Without including any images, repeat the data exactly.

····················

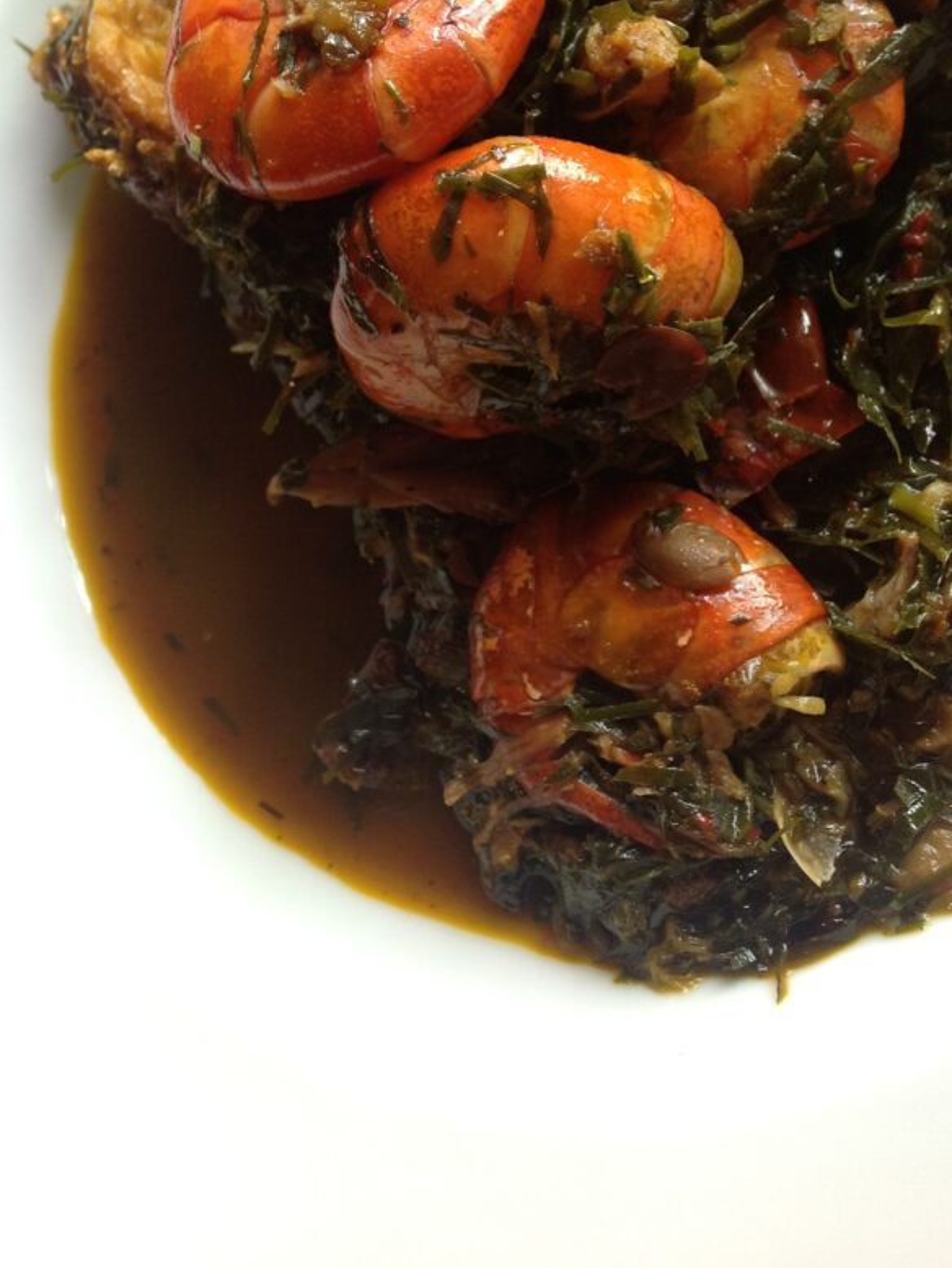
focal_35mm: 46
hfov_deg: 31.5
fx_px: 1686
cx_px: 428
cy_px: 445
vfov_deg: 40.8
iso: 100
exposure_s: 1/15
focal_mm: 4.28
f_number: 2.4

····················

PROBLEM SOLUTION:
focal_35mm: 46
hfov_deg: 31.5
fx_px: 1686
cx_px: 428
cy_px: 445
vfov_deg: 40.8
iso: 100
exposure_s: 1/15
focal_mm: 4.28
f_number: 2.4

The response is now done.